Earlier this week, Gates had testified that it would be impossible to produce a version of Windows with removable features because Internet Explorer and many other software components are dependent on one another.

But Gates said third-party software cannot be installed on Windows XP Embedded because it works differently from the consumer versions of Windows.

Despite the admission, Gates, for the most part, delivered a courtroom message little different from that of other Microsoft witnesses: that tough antitrust punishment sought by the District of Columbia, California and eight other states suing Microsoft would cripple the software giant and hurt the computer industry.

But Gates’ appearance was significant nonetheless. It marked one of the few times that he has stepped out of his protective cocoon of publicists, security guards and other aides to publicly defend himself and his company in a forum he does not control–the courtroom.

It is an experience that other executives have faced with fear and sometimes regret.

“Some of these CEOs hate lawyers [and the judicial process], but more often than not it pays to have that face there,” Gellhorn said.

Said Keith Blackwell, who as president of Bristol Technology Inc. testified several years ago in an antitrust suit his company brought against Microsoft: “In terms of single events, being a witness in a federal trial is the most compressed pressure I’ve faced as a CEO.”
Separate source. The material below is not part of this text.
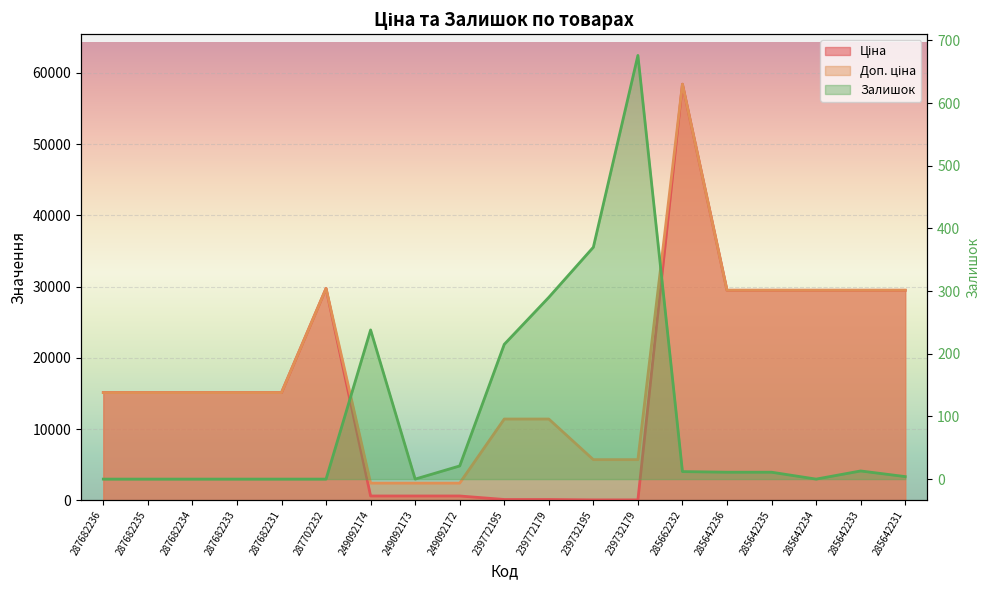

What position from the left is 287682231?

5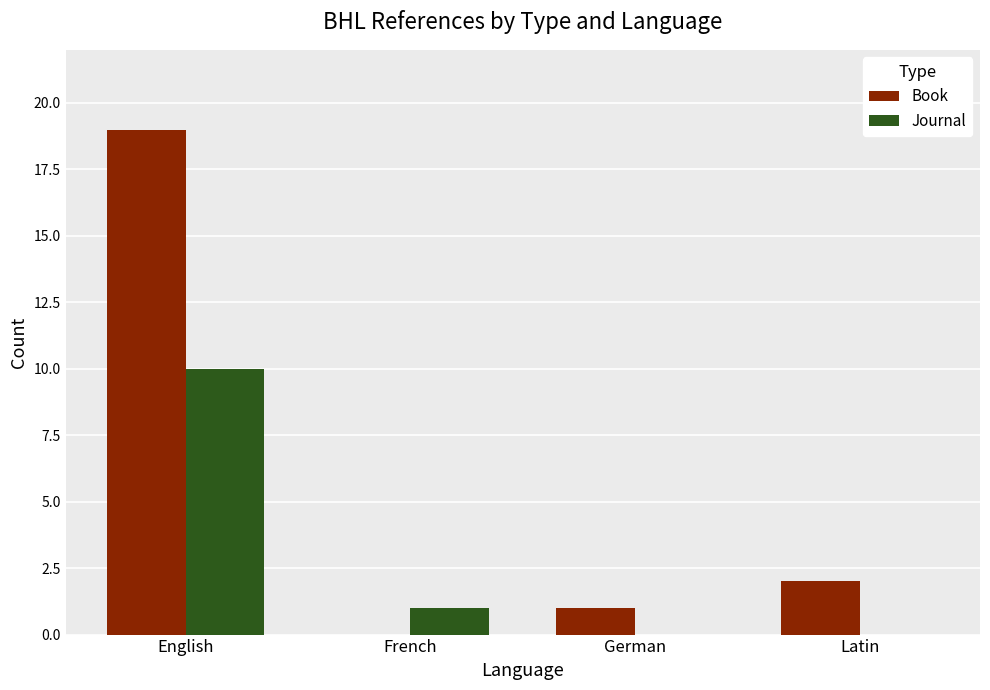

Which series has the largest total across all categories?

Book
“You have to be careful, because the things you say that you think might be helping you can have a totally opposite effect,” he said. “You have to be patient enough to give that ‘yes’ or ‘no’ answer… That’s real difficult for CEOs to do because they are used to people giving them deference.”

Gates got little of that during his three days in the courtroom.

On Wednesday, for instance, Kollar-Kotelly kept Gates cooling his heels for nearly an hour and a half outside the courtroom as she debated procedural matters with lawyers for Microsoft and the states.

And during another point earlier in the trial when testimony was briefly suspended, Gates appeared relieved when the court bailiff sauntered near him and struck up a conversation while Kollar-Kotelly held a lengthy bench conference with lawyers.

Gates did his best to remain polite. He smiled and occasionally even joked with his adversary–state trial lawyer Kuney. At one point during cross-examination Wednesday, Gates quipped to Kuney that–like Windows–the states’ remedy proposals were so tightly integrated it would be tough to remove or modify the individual proposals without breaking the whole thing.